• _Task requirements_
1. Translate this sentence from the case report on NK/T-cell lymphoma after mosquito bites into Spanish: "The skin lesions at mosquito bite sites result in bullae that develop into necrosis."
2. Pick up the case report on NK/T-cell lymphoma after mosquito bites following its last sentence and carry it forward.

• _Source document_
Content starts

We report the rare phenomenon of a patient developing localized NK/T-cell lymphoma following mosquito bites after complete response of lymphoma. Recurrent lymphoma occurring within the wound has also be known to occur; however, this case was believed to be associated with mosquito bites due to the elevation of EBV DNA levels after the appearance of NK/T-cell lymphoma on the patient’s leg. ENKL, which is a rare type of malignant lymphoma, accounts for <3% of malignant lymphomas in Japan [1]. T cells and NK cells infected by EBV lead to NK/T-cell lymphoma, including ENKL [2, 3]. Lymphoma related to mosquito bites usually requires a prolonged course, and the onset of hypersensitivity generally occurs in early childhood [3]. The skin lesions at mosquito bite sites result in bullae that develop into necrosis. The patients sometimes have a high fever and splenomegaly, which continue through their life after every mosquito bite [4]. Mosquito bite-stimulated CD4+ T cells are associated with the development of one main oncogenic protein, the latent membrane protein 1 (LMP1) of EBV. EBV infection of T cells and/or NK cells can lead to malignant lymphoma [5]. In our case, the patient had no history of hypersensitivity to mosquito bites. We speculated that the latently EBV-infected NK/T cells in the blood, which were reactivated by mosquito gland antigen, expanded abnormally and accumulated at the site of the mosquito bite.

Content ends

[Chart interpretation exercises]
Content starts

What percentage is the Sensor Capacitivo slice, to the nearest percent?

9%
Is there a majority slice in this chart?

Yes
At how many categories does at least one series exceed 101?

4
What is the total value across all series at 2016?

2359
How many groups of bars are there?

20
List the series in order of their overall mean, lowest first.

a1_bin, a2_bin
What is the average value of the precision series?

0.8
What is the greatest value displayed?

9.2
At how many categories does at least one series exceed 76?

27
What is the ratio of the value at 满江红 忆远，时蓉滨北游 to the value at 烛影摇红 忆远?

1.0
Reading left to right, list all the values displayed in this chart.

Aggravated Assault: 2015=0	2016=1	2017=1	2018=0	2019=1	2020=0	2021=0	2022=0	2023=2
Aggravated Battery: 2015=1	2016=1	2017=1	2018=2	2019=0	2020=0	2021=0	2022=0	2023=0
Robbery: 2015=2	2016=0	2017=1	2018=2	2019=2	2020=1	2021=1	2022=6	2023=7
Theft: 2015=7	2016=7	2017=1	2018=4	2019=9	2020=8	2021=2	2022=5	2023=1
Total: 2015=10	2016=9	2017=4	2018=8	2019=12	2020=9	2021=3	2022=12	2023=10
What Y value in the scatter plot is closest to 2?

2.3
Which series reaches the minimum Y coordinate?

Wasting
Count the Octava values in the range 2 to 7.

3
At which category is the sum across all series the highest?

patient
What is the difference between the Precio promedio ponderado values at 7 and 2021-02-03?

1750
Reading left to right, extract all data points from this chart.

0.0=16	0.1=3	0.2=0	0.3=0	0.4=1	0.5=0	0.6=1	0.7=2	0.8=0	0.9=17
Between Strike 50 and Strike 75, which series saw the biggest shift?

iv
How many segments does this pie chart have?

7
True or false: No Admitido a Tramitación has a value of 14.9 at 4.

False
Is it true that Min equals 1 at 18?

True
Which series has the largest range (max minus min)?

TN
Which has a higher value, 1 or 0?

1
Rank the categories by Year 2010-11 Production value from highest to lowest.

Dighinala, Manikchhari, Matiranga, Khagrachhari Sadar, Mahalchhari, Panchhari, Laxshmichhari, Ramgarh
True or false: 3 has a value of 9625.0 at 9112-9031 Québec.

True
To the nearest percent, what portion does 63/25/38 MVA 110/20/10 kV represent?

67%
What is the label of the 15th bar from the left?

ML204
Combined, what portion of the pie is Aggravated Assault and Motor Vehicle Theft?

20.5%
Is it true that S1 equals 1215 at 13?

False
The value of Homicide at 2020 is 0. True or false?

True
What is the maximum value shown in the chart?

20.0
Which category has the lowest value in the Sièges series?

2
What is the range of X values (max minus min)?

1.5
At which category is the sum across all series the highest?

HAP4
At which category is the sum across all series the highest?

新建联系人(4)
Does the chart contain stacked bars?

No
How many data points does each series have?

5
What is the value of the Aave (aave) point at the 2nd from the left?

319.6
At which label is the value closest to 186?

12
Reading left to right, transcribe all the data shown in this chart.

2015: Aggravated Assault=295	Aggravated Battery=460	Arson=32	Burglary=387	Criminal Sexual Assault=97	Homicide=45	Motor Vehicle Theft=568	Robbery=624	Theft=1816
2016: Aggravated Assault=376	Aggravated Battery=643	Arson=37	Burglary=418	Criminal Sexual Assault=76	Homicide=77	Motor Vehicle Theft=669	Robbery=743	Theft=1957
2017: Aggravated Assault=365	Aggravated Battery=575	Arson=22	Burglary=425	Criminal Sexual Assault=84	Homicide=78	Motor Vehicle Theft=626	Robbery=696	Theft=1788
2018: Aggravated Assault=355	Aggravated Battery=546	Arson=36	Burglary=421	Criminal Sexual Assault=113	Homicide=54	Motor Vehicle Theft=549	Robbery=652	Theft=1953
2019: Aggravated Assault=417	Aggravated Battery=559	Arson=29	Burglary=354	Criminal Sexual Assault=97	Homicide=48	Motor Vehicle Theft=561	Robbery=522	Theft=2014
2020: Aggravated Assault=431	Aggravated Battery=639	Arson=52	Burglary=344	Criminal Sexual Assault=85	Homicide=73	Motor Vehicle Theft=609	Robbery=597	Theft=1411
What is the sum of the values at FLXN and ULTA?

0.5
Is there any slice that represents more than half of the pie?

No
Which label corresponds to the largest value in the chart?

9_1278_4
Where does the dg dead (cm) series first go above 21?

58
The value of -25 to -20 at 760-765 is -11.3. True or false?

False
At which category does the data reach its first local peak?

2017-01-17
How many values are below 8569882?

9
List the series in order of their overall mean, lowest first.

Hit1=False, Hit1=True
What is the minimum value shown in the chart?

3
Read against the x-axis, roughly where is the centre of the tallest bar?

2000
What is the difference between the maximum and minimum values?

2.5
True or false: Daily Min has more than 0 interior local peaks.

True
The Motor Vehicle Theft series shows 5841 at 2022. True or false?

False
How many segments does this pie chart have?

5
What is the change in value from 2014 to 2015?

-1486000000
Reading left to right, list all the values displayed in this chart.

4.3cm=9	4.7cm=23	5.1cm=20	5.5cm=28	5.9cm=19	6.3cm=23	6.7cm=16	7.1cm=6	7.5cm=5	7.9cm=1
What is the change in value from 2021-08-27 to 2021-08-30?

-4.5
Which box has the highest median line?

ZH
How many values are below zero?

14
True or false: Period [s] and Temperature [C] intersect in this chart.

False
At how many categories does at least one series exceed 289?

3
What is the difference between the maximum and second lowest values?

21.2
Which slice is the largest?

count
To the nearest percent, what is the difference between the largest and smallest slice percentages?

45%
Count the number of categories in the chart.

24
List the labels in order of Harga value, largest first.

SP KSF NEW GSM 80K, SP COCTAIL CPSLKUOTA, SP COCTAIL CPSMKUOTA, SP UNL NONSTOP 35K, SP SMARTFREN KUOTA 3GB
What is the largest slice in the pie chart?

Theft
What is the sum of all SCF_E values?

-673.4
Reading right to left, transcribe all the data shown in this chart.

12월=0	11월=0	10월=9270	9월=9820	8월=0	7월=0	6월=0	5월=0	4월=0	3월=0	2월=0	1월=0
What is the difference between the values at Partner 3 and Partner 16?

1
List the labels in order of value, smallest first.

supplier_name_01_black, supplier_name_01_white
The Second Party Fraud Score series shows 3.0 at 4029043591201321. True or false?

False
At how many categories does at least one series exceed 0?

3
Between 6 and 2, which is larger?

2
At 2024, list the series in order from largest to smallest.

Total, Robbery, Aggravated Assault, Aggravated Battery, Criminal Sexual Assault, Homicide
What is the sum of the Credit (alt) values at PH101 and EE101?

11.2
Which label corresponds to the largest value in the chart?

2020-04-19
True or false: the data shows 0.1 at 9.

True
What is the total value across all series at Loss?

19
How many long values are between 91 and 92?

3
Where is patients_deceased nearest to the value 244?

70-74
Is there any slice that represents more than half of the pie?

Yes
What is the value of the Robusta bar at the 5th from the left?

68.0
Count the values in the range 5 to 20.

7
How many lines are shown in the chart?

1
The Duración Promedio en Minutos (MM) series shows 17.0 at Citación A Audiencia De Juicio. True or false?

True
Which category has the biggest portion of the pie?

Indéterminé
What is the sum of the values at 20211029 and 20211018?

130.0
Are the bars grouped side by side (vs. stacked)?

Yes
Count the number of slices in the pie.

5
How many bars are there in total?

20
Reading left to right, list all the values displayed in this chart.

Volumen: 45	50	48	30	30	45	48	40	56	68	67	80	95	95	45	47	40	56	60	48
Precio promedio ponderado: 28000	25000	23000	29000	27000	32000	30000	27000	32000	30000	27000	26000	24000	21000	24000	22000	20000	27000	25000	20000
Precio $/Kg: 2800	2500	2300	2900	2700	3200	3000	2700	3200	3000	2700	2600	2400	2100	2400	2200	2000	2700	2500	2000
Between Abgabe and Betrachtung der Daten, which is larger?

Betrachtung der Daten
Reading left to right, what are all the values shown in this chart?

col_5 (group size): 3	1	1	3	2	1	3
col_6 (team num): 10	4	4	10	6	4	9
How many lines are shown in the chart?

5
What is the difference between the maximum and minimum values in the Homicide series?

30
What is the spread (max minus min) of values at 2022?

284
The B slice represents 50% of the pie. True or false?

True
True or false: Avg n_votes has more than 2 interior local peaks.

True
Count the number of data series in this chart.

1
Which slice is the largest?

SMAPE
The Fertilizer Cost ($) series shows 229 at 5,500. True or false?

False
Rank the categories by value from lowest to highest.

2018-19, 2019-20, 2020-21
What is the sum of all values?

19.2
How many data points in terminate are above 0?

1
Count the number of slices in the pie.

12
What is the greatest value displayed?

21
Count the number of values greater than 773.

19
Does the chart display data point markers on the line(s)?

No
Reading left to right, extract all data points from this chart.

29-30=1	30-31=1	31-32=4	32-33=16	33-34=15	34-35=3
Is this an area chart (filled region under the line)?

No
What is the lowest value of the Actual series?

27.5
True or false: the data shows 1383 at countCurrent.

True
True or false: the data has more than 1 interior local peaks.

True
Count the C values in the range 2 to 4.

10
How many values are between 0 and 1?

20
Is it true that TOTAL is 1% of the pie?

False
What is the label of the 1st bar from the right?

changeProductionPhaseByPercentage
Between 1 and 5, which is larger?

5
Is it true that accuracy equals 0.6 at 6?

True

Content ends

• _Answers for each item_
1. Las lesiones cutáneas en los sitios de las picaduras de mosquito dan lugar a ampollas que evolucionan hacia la necrosis.

2.
In conclusion, this is a rare case of relapsed NK/T-cell lymphoma by mosquito bites in a patient in complete remission of ENKL.

The authors have no ethical conflicts to disclose.

The authors declare that no competing interests exist.

None of the authors received any financial support for the present study.

M. Kondo and M. Mizutani took care of the patient. M. Kondo and K. Yamanaka wrote the manuscript.